Goods and services are considered to be composite supplies if the two or more components that make up the sale of the product can be sold only as a set and not individually.
Principal Supply: The principal supply is the main component of the composite supply. This is the part of the product that the customer is mainly interested in, and the remaining part of the composite supply just adds an extra value to the product. Every composite supply has a principal supply.
For example, consider a mobile phone. Out of the box, you’d get cables, wall adapters, and sometimes, even a protective case. This is considered to be a composite supply, because these peripherals and accessories cannot be used without purchasing the mobile phone itself. Here, the mobile phone is the principal supply.
Goods and services are considered to be mixed supplies if there are two or more products that are sold together, but can also be sold individually.
Supplies Made Through Agents
Suppliers who make or receive goods and services on behalf of a client, under their own name, will be considered to have made the goods or services themselves.
In the case where a supplier supplies goods and services under the name of and on behalf of a client, the supply will be considered to be made by the client, for tax purposes.
Disclosed agents are suppliers who act on behalf of a client. Customers know that they are dealing with an authorized agent who is acting on behalf of the client.
Disclosed agents need the following documents to prove that they act on behalf of the client:
- A power of attorney from the client in which the client authorizes the disclosed agent to act on their behalf.
- A contract, invoice, or a document that shows that the supply was made on behalf of the client. This document must contain the subject of the transaction, the name and address of the client, and details of the third party.
Transactions Between a Head Office and its Branches
Transactions that are carried out between a head office and its branches, or between two or more individual branches, will not be taxable since these transactions are considered to be within a single legal entity.
Disbursements and Reimbursements
A disbursement is a situation in which a person makes a payment on behalf of another person and later recovers the money.
For example, say your employer asks you to pay a supplier an amount of money. The client sends an invoice to your employer, you pay the invoice, and your employer refunds the amount you paid back to you.
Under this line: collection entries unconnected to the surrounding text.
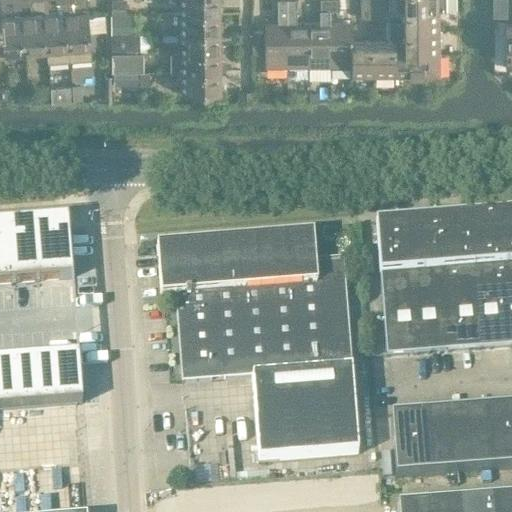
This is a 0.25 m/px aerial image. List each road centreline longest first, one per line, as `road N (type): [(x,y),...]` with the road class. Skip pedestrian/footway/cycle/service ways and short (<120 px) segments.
road 1 (residential): [(103,168),(511,167)]
road 2 (unclassified): [(103,168),(132,511)]
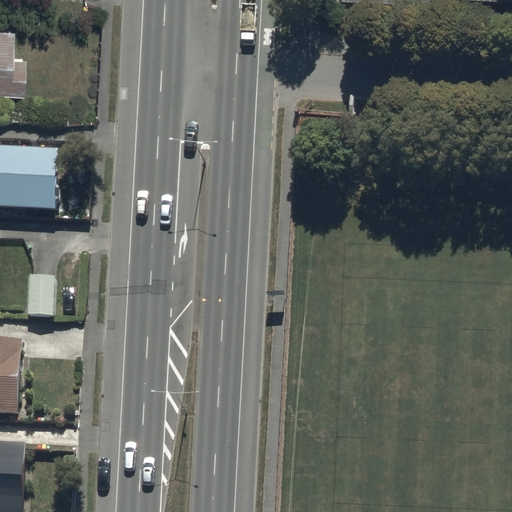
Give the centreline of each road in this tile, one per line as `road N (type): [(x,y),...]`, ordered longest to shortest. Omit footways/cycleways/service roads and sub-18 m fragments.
road 1 (secondary): [(139,511),(166,0)]
road 2 (secondary): [(239,0),(214,511)]
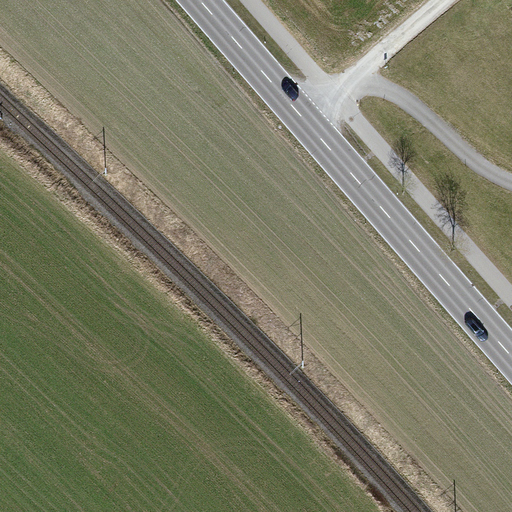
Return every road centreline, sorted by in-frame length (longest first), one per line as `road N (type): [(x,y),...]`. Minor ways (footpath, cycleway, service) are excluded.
road 1 (secondary): [(511,357),(302,119)]
road 2 (residential): [(302,119),(356,76),(400,96),(511,183)]
road 3 (secondary): [(302,119),(198,0)]
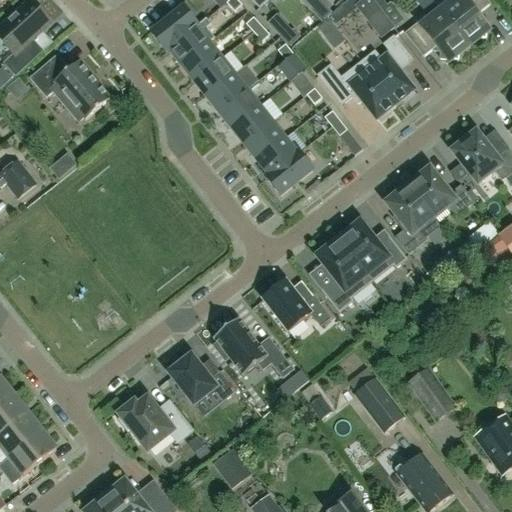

Because you are merely acting as an agent between your employer and the client, neither the payment you make nor the amount you recover from your employer falls within the scope of VAT.
Reimbursements of Expenses
A reimbursement occurs when a person makes a payment on behalf of another person, but is directly invoiced for it, making them a principal in the transaction.
For example, say you attend a meeting in another country for work purposes. The hotel invoices you directly for your stay, and you pay the invoice. In this situation, you can request a reimbursement from your employer. Because you are the person who is invoiced and hence, the payment and reimbursement fall within the scope of VAT.
The market value of goods and services will be determined according to the fair price in the market, assuming a transaction between two independent parties on the same date as the time of supply.
The following free competition conditions apply:
- The supplier and the customer must not be under any pressure.
- The supplier and the customer are at liberty to work out a price that they feel serves their best interests.
- The transaction must be completed within a feasible period.